The three of us went dancing together at on-campus clubs and art-student parties. I wanted to be a lawyer now. People liked hearing this ambition so I said it a lot. Because of Tess, I wanted to go to Ireland; I told people that too. I went to poetry and fiction readings and indulged in the wine and cheese. I took an independent study in poetry with Hayden Carruth and an independent with Raymond Carver, whom I've always thought Tess had assigned to baby-sit me.

One day I ran into Maria Flores on the street. I had written her a triumphant letter early in the summer about the trial. I told her that I had felt her there with me in the courtroom and that I hoped she could take some solace in this. Her letter back was, to be honest, too real for me. "I have a brace on my leg. My ankle is healed and I walk with a cane due to nerve damage. My suicidal tendencies have lessened though frankly, they aren't all gone."

She worried about her cane inhibiting her from meeting new people and felt ashamed that she had not completed her job as a resident advisor. She ended the letter with a quote from Kahlil Gibran:

"We are all prisoners but some of us are in cells with windows and some without."

I couldn't see it for years but if one of us had a window, it was Maria who was looking out.

"I got off scot-free," I remember saying to Lila. "She'll wear the rape eternally."

I was dancing and falling in love. This time, a boy in Lila's math class: Steve Sherman. I told him about the rape after we had gone to see a movie and had a few drinks. I remember that he was wonderful with it, that he was shocked and horrified but comforting. He knew what to say. Told me I was beautiful, walked me home and kissed me on the cheek. I think he also liked taking care of me. By that Christmas, he became a fixture at our house.

At home my mother was on an upswing too. She was trying new drugs, Elavil and Xanax, and even biorhythm therapies, things she had never considered before. Group therapy was on the horizon. My mother trusting someone other than herself. "You inspire me, kiddo!" she wrote. "If you can go through what you did and go back out, I figure this old gal can too."

I had reached some positive ground zero; the world was new and open to me.

I worked on the literary magazine,
The Review,
and was chosen to be editor when I became a senior. The English department asked me to represent them in the Glascock Poetry Competition, which was held annually at Mount Holyoke College.

Years before, my mother had fled Mount Holyoke, leaving behind a fellowship for graduate school. She recalls that it felt like a death sentence to her. All her friends were getting married and she, the egghead, was going off to a place full of "nuns and lesbians."

So I went back to reclaim something for my mother and to take the stage for rape. I didn't win. I came in second. I read "Conviction." Reading it aloud had made me shake with it, the truth of my hate. One of the judges, Diane Wakoski, took me aside and told me that subjects like rape had a place in poetry but that I would never win the prizes or cultivate an audience at large that way.

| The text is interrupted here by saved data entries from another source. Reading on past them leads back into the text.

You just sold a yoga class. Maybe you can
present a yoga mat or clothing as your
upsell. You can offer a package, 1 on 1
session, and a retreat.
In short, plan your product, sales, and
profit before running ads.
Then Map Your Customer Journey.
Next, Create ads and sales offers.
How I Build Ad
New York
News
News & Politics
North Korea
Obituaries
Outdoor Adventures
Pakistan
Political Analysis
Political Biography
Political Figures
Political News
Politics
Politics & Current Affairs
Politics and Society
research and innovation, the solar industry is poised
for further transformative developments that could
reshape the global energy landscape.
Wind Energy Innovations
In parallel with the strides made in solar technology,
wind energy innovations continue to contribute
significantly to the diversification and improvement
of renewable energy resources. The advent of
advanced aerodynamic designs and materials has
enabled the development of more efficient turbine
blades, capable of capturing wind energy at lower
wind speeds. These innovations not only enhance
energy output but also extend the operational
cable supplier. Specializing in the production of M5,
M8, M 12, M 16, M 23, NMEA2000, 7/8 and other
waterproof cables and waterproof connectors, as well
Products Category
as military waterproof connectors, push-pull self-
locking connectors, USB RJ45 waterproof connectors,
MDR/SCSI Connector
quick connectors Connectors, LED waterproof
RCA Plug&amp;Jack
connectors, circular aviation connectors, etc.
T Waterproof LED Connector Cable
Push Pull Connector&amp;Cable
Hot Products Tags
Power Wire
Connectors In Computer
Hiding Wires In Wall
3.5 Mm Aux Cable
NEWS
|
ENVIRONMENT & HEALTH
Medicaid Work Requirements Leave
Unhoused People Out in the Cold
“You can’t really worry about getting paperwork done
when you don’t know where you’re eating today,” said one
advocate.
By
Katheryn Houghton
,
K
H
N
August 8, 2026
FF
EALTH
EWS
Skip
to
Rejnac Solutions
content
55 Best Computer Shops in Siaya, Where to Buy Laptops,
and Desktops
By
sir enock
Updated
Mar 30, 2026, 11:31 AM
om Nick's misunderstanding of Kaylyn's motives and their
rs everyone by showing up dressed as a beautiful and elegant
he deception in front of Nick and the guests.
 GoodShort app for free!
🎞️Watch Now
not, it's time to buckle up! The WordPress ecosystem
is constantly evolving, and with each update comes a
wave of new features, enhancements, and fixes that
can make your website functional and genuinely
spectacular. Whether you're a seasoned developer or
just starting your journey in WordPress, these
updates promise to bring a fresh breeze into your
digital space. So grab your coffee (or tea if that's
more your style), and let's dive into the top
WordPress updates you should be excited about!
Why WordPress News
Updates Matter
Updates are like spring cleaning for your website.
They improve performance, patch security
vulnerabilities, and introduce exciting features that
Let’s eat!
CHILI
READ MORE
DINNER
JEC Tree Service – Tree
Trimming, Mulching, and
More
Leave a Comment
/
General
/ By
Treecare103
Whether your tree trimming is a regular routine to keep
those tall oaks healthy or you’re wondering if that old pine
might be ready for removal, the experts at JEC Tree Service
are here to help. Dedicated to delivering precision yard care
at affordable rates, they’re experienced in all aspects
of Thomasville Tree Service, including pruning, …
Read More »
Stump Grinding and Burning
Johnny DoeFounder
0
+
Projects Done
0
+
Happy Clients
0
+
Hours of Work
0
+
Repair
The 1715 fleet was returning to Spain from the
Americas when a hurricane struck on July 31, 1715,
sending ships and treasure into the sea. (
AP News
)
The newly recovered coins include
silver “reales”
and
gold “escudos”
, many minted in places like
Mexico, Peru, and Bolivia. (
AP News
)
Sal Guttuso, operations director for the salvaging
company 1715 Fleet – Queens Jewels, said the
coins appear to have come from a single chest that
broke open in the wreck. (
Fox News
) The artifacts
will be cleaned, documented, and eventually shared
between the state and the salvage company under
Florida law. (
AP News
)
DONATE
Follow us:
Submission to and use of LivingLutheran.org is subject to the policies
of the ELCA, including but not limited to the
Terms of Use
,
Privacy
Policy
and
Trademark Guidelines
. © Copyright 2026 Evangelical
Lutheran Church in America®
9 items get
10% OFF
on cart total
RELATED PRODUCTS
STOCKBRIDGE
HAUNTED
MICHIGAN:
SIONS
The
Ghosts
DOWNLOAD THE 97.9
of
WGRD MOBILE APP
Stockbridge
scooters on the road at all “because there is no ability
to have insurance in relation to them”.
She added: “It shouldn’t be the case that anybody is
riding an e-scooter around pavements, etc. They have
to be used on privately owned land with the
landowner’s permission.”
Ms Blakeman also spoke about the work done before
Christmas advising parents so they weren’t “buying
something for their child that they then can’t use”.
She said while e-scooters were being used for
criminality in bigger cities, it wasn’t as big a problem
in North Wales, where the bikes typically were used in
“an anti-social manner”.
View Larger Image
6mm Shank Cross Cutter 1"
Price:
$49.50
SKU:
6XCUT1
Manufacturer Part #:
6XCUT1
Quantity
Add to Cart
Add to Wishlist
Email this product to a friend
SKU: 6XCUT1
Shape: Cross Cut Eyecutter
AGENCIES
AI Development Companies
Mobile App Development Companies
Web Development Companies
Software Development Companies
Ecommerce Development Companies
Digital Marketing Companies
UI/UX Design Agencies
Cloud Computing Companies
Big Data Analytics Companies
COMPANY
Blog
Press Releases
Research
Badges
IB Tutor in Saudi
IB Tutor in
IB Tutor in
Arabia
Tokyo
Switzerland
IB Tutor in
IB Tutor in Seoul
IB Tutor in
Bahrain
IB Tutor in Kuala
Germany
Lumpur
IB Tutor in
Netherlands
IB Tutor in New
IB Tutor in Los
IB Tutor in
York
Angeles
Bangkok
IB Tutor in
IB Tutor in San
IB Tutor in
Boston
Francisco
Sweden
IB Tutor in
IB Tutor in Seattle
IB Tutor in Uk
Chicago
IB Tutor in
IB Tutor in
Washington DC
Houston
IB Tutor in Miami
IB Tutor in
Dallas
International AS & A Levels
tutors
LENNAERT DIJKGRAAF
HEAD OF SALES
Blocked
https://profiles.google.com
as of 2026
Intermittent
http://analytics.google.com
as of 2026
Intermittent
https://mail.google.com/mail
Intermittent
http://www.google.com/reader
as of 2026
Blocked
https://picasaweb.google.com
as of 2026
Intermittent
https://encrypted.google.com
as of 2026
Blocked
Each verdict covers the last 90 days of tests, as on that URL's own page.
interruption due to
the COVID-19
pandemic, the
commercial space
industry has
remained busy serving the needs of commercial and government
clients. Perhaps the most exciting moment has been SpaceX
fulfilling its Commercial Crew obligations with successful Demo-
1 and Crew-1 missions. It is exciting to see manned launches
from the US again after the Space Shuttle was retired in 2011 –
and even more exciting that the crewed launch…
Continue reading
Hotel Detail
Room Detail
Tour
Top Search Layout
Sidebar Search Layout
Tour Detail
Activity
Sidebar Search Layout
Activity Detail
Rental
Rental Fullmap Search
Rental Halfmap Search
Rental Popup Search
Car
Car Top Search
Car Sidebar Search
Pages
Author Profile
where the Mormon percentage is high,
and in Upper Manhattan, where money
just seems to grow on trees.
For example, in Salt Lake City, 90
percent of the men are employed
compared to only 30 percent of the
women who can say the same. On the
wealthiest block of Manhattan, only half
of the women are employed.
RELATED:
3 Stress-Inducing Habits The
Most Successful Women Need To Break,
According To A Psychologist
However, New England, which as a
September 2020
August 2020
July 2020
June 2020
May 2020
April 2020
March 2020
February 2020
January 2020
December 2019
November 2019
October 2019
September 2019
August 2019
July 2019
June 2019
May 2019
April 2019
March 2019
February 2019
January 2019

Lila and I thrilled at stupid movies and we saw one the day I got back from Massachusetts, Sylvester Stallone in
First Blood.
It played at the fifty-cent movie theater near our house. We laughed hysterically at the cartoonish action on the screen in front of us, guffawing so hard we were crying and could barely see or breathe. We would have been kicked out if anyone else had been in the theater to complain but we were alone in the old run-down movie house.

"Me Rambo, you Jane," Lila said, and beat her chest.

"Me good muscle, you girl muscle."

"Grrr."

"Tee-hee."

Near the end of the film someone cleared his throat quite audibly. Lila and I froze but kept staring at the screen. "I thought we were alone," she whispered.

"So did I," I said.

We kept it down and attempted a respectful silence during the final raging shoot-out scenes. We did this by digging our nails into each other's arms and biting our lips. We giggled but we did not erupt fully.